Die Online-Petition gegen die geplanten Internetsperren hat die nötige Anzahl Unterschriften erreicht, um öffentlich vor dem Petitionsausschuss des Bundestags diskutiert zu werden. stern.de erklärt, was sich die Befürworter der Sperren versprechen, wie das System funktionieren soll - und warum es so scharf kritisiert wird.

Von Ralf Sander

Die öffentliche Online-Petition gegen das "Gesetz zur Bekämpfung der Kinderpornografie in Kommunikationsnetzen" hat nach vier Tagen die Zahl von 50.000 Mitzeichnern erreicht. Je mehr Unterstützer eine öffentliche Petition erhält, desto größeres Gewicht soll ihr dadurch im folgenden Verfahren verschafft werden können. Ab 50.000 Unterstützern in den ersten drei Wochen nach Veröffentlichung wird ein oder mehrere Petenten in öffentlicher Ausschusssitzung angehört. Als Petent wird der Urheber einer Petition bezeichnet.

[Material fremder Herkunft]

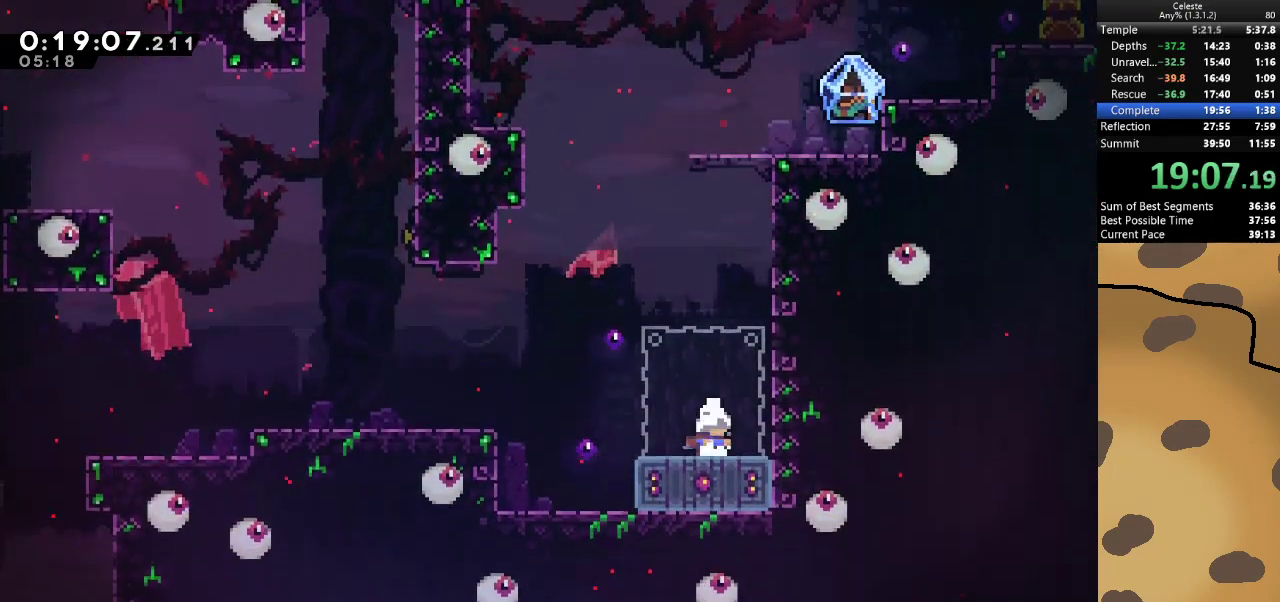
{"keys": ["d", "grab", "w"], "events": [[67, "jump", "down"], [200, "dash", "down"], [200, "w", "down"], [400, "dash", "up"], [400, "grab", "down"], [467, "d", "down"], [467, "jump", "up"]]}
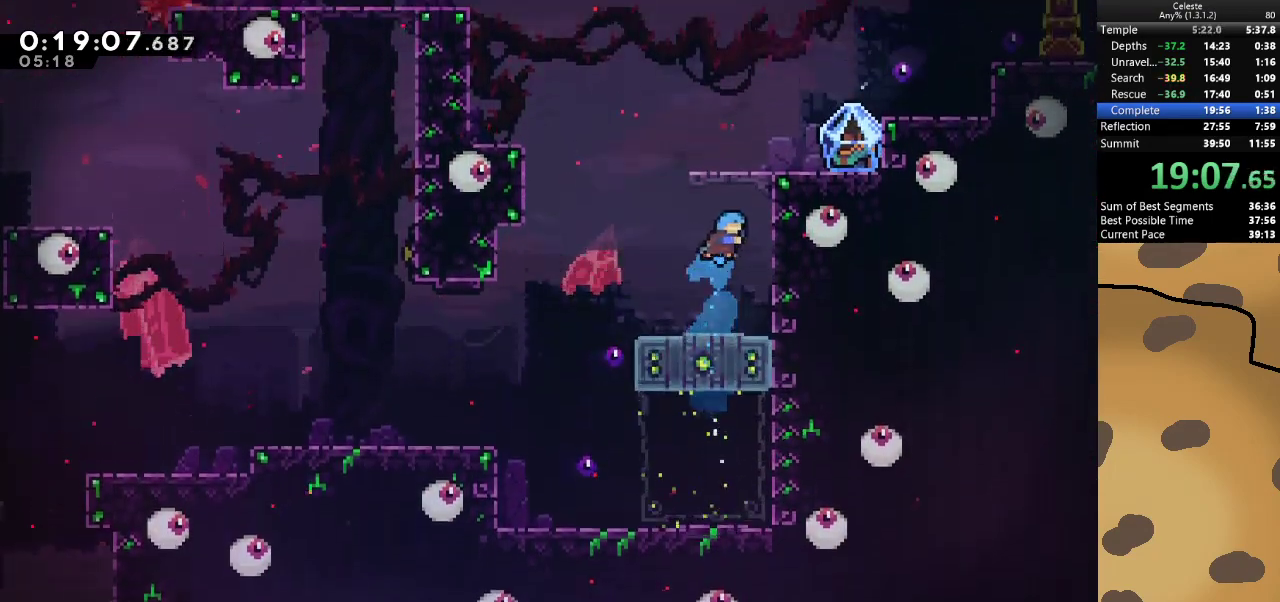
{"keys": ["grab"], "events": [[167, "jump", "down"], [333, "jump", "up"], [400, "jump", "down"], [467, "d", "up"], [500, "jump", "up"], [500, "w", "up"]]}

Ziel der Petition, die auf dem Webportal des Bundestags bundestag.de veröffentlicht wurde und noch bis zum 16. Juni für Mitzeichner offen ist, ist es, die Einführung von Internetsperren zu verhindern. Ein unter Federführung von Bundesfamilienministerin Ursula von der Leyen (CDU) entstandener Gesetzentwurf liegt vor, der den Zugriff auf Internetangebote mit kinderpornografischen Inhalten verhindern soll. Das geplante Verfahren sieht vor, dass die größten deutschen Internetanbieter solche Angebote sperren auf der Basis einer Liste mit verbotenen Webseiten, die vom Bundeskriminalamt zusammengestellt wird.

Die Petentin Franziska Heine und viele andere Kritiker halten die Pläne für untauglich, Kinderpornografie zu bekämpfen, und fürchten außerdem eine Gefährdung des Grundrechts auf Informationsfreiheit.

Nach der ersten Lesung des Gesetzentwurfs am Mittwoch wurde er in die Ausschüsse überwiesen. Wie Golem.de berichtet, seien inzwischen auch Expertenanhörungen geplant. Termine stünden aber noch nicht fest.

stern.de. erläutert die Details der umstrittenen Pläne der Familienministerin und erklärt, wie die Kritiker der "Kinderpornosperren" argumentieren.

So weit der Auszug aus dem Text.